• Texte à examiner:
La révolte est (dans) un pays étranger : lorsque la police déloge des opposants qui occupent un monument, un quartier... ils plantent un drapeau turc, signifiant que les manifestants s'étaient placés hors de la république.
(dernières modifications : 17 mars 2013)
Chacun connaît la photographie Raising the flag on Iwo Jima, de Joe Rosenthal, prise le 23 février 1945, à l’issue de la célèbre bataille. Un cliché très controversé, qui ne représente pas la scène véritable. On a même accusé Rosenthal d’avoir procédé à une mise en scène. Quoiqu’il en soit, c’est un des clichés les plus célèbres de l’histoire, à tel point qu’il a été réinterprété sous forme de monument commémoratif, le US Marine Corps War Memorial d’Arlington (Virginie) (voir les précisions sur ce thème dans "A propos de Diplopie, de Clément Chéroux).
La première photographie de la pose du drapeau, ci-dessous, a été réalisée par Louis Lowery. Elle est beaucoup moins esthétique mais rend mieux compte de la scène réelle : la guerre est bien là, avec au premier plan ce soldat qui fait le guet, doigt sur la détente ; mais à l’arrière-plan l’attitude des soldats qui plantent le drapeau est assez décontractée, attestant que la bataille est terminée. Cela n’était pas assez dramatique pour les services de propagande. [A partir de l’article de Wikipedia « Raising the flag on Iwo Jima », on trouvera une multitude de liens renvoyant au cliché et à la controverse qu’il a engendré. Je vous laisse fouiner.]
Dans la mémoire collective, le célèbre cliché se mêle à son symétrique, celui de la pose du drapeau rouge sur le Reichstag à Berlin, le 2 mai 1945. Cette photo, due à Evgueni Khaldei, est celle d'une scène également recomposée. Elle avait été précédée d’un cliché moins spectaculaire, mais elle est devenue, elle aussi, une icône.
Traditionnellement, la pose d’un drapeau est l’acte qui, à l’issue d’une bataille, marque la conquête ou la reconquête d’un lieu ; c’est un rituel de prise de possession. Les icônes d’Iwo Jima et du Reichstag étant imprimées dans toutes les mémoires, notamment par le biais des manuels scolaires, ce sont les images qu’on a en tête, auxquelles on se réfère instinctivement, en présence d’une photographie de victoire suivie de la pose d’un drapeau. Un cliché plus récent et célébrissime, celui des pompiers new-yorkais plantant en 2001 le drapeau sur les décombres du World Trade Center, s’inscrit dans cette rhétorique.
Mais ce dernier exemple montre que le fonctionnement d’une telle icône peut s’inverser. La pose d’un drapeau, et surtout l’image de la pose d’un drapeau, dans ce cas, signifie non pas une victoire réelle, mais une victoire inexistante, à l'état de souhait ou de revendication. Le 11 septembre 2011 n’était pas précisément un jour de victoire pour les Etats-Unis. Mais l’acte signifiait la victoire à venir et la détermination du pays attaqué. C’est un acte de défi, on dirait inat en turc, qui n’est d’ailleurs pas réservé aux événements guerriers ou militaires. Le Monde a publié ce printemps la photographie d’un drapeau planté sur une maison dévastée par un cyclone, dans le sud des Etats-Unis, une manière de dire « Nous faisons face ». Pour ma part, je n’ai encore jamais observé un tel rituel en France.

• Consignes:
a) D'après le texte, qui a pris la première photographie de la pose du drapeau à Iwo Jima ?
b) Repérez dans les entrées chaque ligne où figure le mot « that », en tenant compte de la casse, puis recopiez ces lignes.
Le texte et les entrées n'ont aucun lien entre eux.

• Entrées fournies:
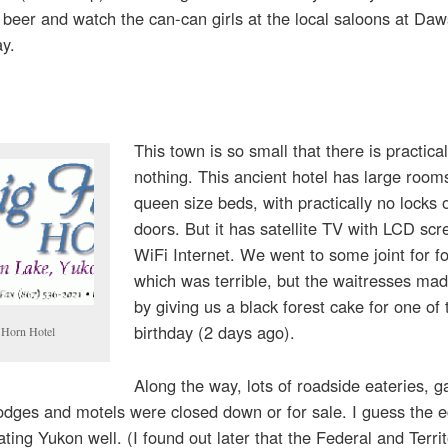
 beer and watch the can-can girls at the local saloons at Daw
ay.
This town is so small that there is practical
nothing. This ancient hotel has large room
queen size beds, with practically no locks 
doors. But it has satellite TV with LCD sc
WiFi Internet. We went to some joint for f
which was terrible, but the waitresses made
by giving us a black forest cake for one of 
birthday (2 days ago).
 Horn Hotel
Along the way, lots of roadside eateries, g
odges and motels were closed down or for sale. I guess the
eating Yukon well. (I found out later that the Federal and Territ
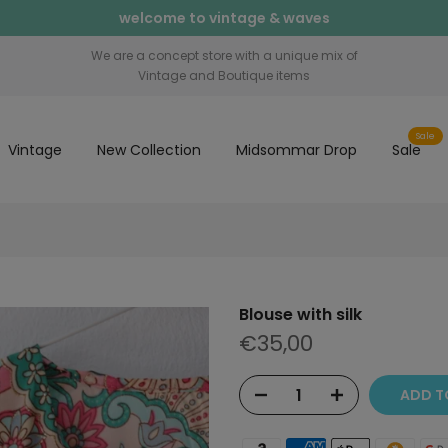
welcome to vintage & waves
We are a concept store with a unique mix of
Vintage and Boutique items
Sale
Vintage
New Collection
Midsommar Drop
Sale
Blouse with silk
€35,00
ADD T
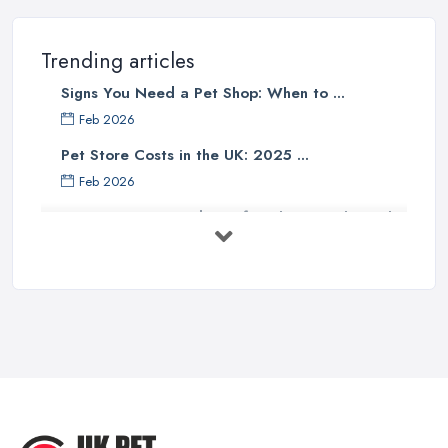
Trending articles
Signs You Need a Pet Shop: When to ...
Feb 2026
Pet Store Costs in the UK: 2025 ...
Feb 2026
Essential Tips for Choosing the Right
...
Jun 2025
How to Choose Food for Your Cat ...
Aug 2022
Everything You Need to Consider
Before ...
Apr 2022
Top Tips for Running a Successful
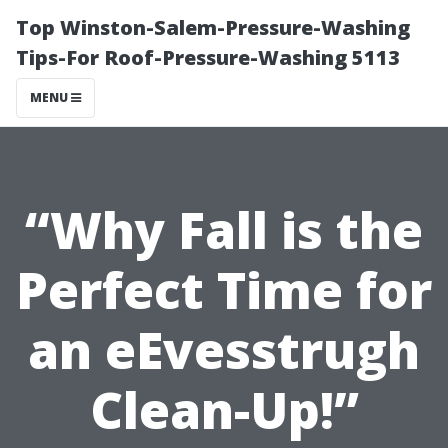
Top Winston-Salem-Pressure-Washing
Tips-For Roof-Pressure-Washing 5113
MENU
“Why Fall is the
Perfect Time for
an eEvesstrugh
Clean-Up!”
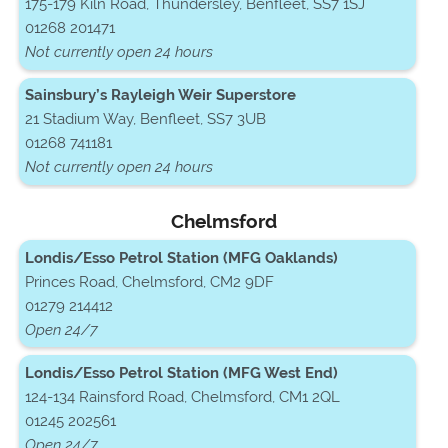
175-179 Kiln Road, Thundersley, Benfleet, SS7 1SJ
01268 201471
Not currently open 24 hours
Sainsbury’s Rayleigh Weir Superstore
21 Stadium Way, Benfleet, SS7 3UB
01268 741181
Not currently open 24 hours
Chelmsford
Londis/Esso Petrol Station (MFG Oaklands)
Princes Road, Chelmsford, CM2 9DF
01279 214412
Open 24/7
Londis/Esso Petrol Station (MFG West End)
124-134 Rainsford Road, Chelmsford, CM1 2QL
01245 202561
Open 24/7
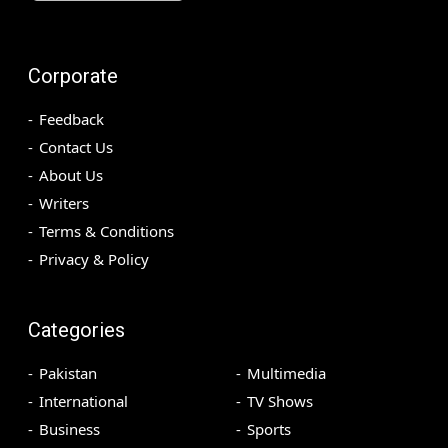
Corporate
Feedback
Contact Us
About Us
Writers
Terms & Conditions
Privacy & Policy
Categories
Pakistan
Multimedia
International
TV Shows
Business
Sports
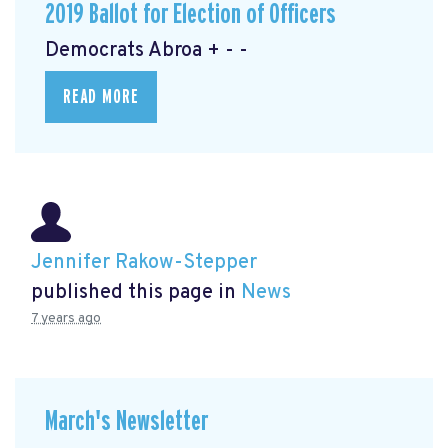
2019 Ballot for Election of Officers
Democrats Abroa + - -
READ MORE
Jennifer Rakow-Stepper
published this page in
News
7 years ago
March's Newsletter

• Réponses par tâche:
a) Louis Lowery.

b)
This town is so small that there is practical
eating Yukon well. (I found out later that the Federal and Territ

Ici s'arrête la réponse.